Web-based surveys are a life-saver to us.
My worth: 5/5
Other Methods
Blogs, tweets, wikis, forum discussions and
chats are all nice to have and, if maintained well, they will influence customer experience positively.
However, it is next to impossible to mine a structured measurement of customer satisfaction out of them, and they shouldn’t be used for that purpose.
Additional About Surveys
Scoring
It will be best to define simple questions with multiple choice number ratings. How many different grades? For fine gradation in longer interviews we use grades
1-10. For faster, ticket-focused surveys we opted for a coarser gradation. We used
1-5 for a long time, but a lot of the grades were distributed to
1,
5 and
3. Eliminating the middle value and shifting to
1-4 made our customers think more. We still use (
1-4) system for most surveys and we are satisfied with it.
In addition, it is often nice to put an optional comment field under every question. Doesn’t cost much, and sometimes customers leave very useful info there.
How many questions?
You certainly don’t want to scare of the customer with a bunch of questions. OK, annual interviews can be longer, and internal
ITIL/ISO20000 audits and assessments can gave a gazillion questions, but survey on incident performance can have only
one (how satisfied are you?), ideally
three, or maximum
five multiple choice questions. You fish for quantity here.
Anonymous or named?
Some customers will answer an anonymous survey rather then named. Well, their problem. This is
one case where customer is
not always right. You want to know who is satisfied, who is not, so you can decide on your further actions.
Related posts:
Customer Satisfaction in ITIL Service Management: Do You Get It?
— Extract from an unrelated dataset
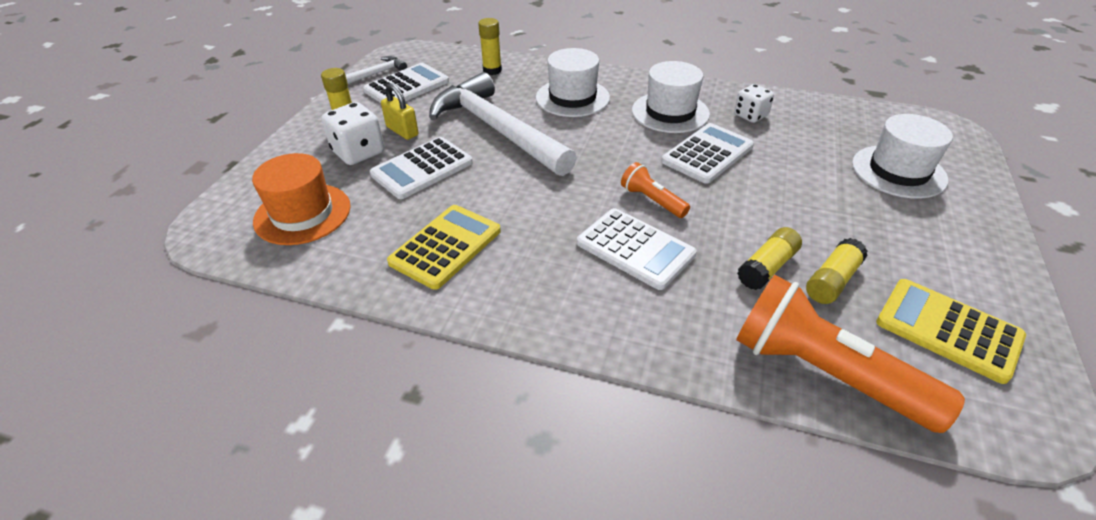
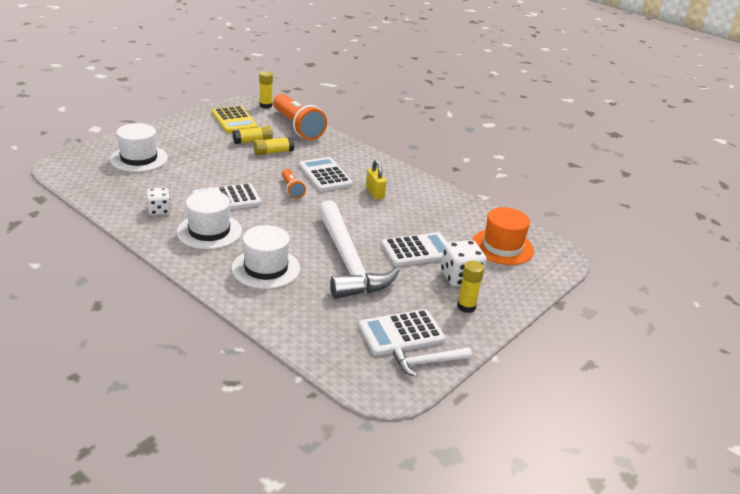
camera: 160 degrees left, 10 degrees down
(402, 131) = (421, 285): yellow padlock -> yellow padlock (375, 193)
(445, 246) = (421, 205): yellow calculator -> none
(492, 70) = (309, 324): yellow glue stick -> yellow glue stick (265, 105)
Elementary facts about ITSM Customer Satisfaction - How bad do we need it in IT Service Management? Where is it mentioned and where is it dealt with in ITIL V3? How do we manage it in real life?
9 comments:
I read your blog often, and I really enjoyed this post. We go to great lengths to measure Customer Satisfaction, and it is arguably the key influence on changes we make. I am curious as to your take on using Net Promoter Score as a measure and how ITIL relates back to it.
thanks!
That's a really good quote from letterman - :-)
David
http://webbgear.co.uk/gis_a_job.html
Nice post keeps on posting this type of interesting and informative articles.
Very informative post, thanks.
The ITIL framework on best practices, this case on customer service, is on its way to becoming an indispensable strategic weapon for businesses. It's is enjoying wide acceptance across industries.
I would suggest combining the different survey methods. The most important thing is surveys should be conducted as soon as possible, at most 2 days after the service has been performed or product has been bought and/or delivered.
Interesting post - thanks for sharing your insights. What do you think of offering an incentive to people for filling out/taking a survey? I would imagine this could increase response, but wondering if it would skew results (e.g. maybe people just fill it out really quickly to get the incentive). ITIL Training
Nice blog. I found it so good. Thanks
Survey Templates
Kimberly http://www.surveysolutions.co.uk
This is really a good blog. Very informative. I am also curious about the Net Promoter Score.